The construction of values in rules, and the role of refmode predicates in it, are described in Section 11.2, “Value-constructing Rules”. It is also possible to construct entity values by explicitly adding facts, as shown in the example below.

Example 8.14. Constructing an entity by adding a fact

Given the declarations in Example 8.13, “Declaring an entity predicate with refmode” we can create a new person entity with the associated name "Bob" by executing the code shown below (the word "executing" was carefully chosen: see Chapter 19, Transaction Logic).

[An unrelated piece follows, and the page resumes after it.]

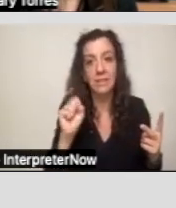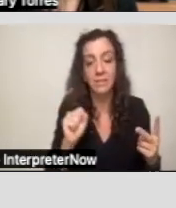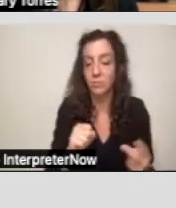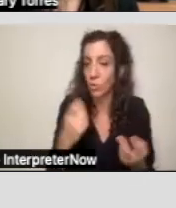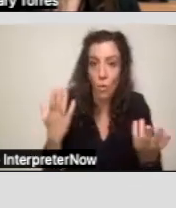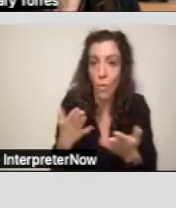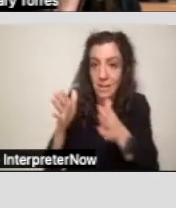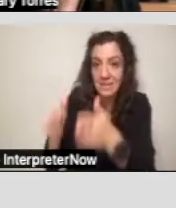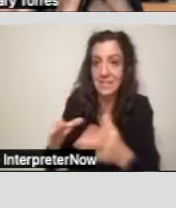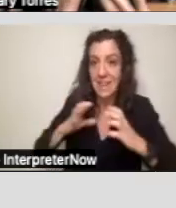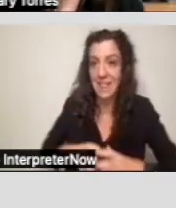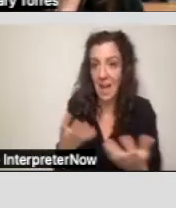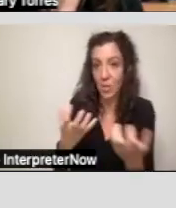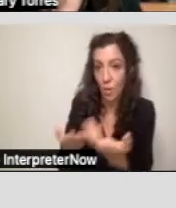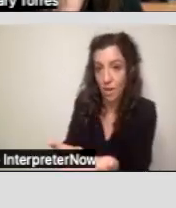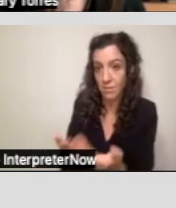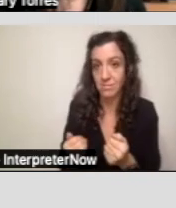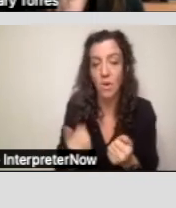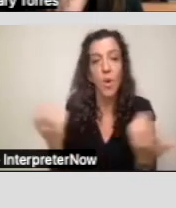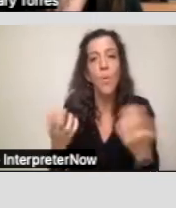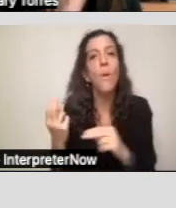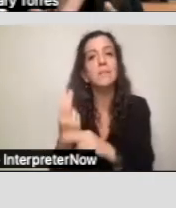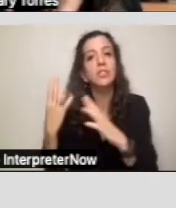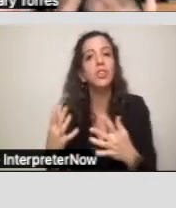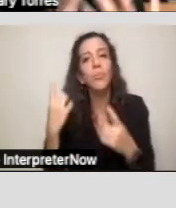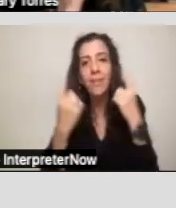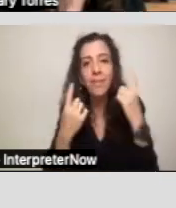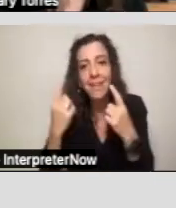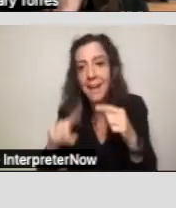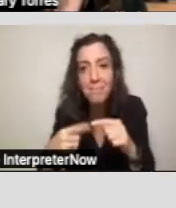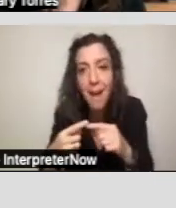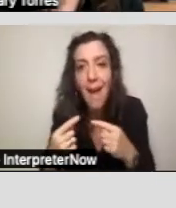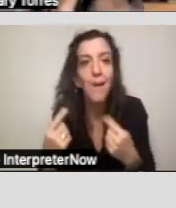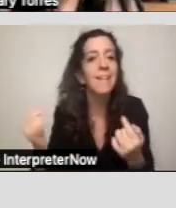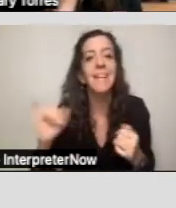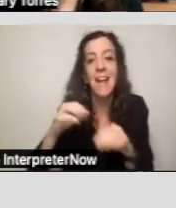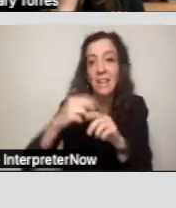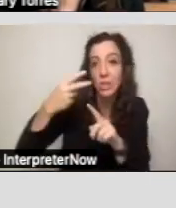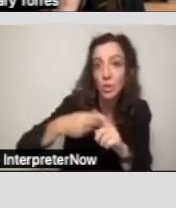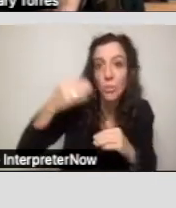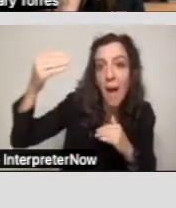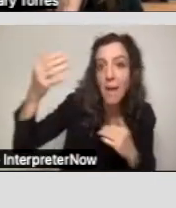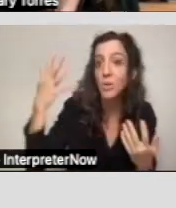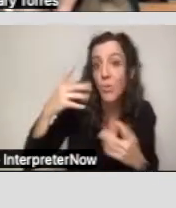What does... what does the consumer think about and, you know, two months from now, what goals do I want to achieve?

+person(p), +person_has_name(p : "Bob").

It is recommended that this be written in the functional style:

+person(p), +person_has_name[p] = "Bob".

We can even omit the explicit mention of person and write just

+person_has_name[_] = "Bob".

Auto-Numbered Refmode Predicates


Just like "normal" refmode predicates, auto-numbered refmode predicates are now deprecated. If you require automatically-generated unique numbers, please see Section 7.11, “Unique Identifiers”.

Refmodes values may be automatically created by the system. This is a useful feature when the exact values of refmodes do not matter, as long as they are different from one another. The value type of an auto-numbered refmode must be int.

Example 8.15. 

The following example declares entity predicate q and its auto-numbered refmode predicate q_id:

q(x), q_id(x:i) -> int(i).

Auto numbered entity types can be populated by associating them with constructors, or by populating their subtypes.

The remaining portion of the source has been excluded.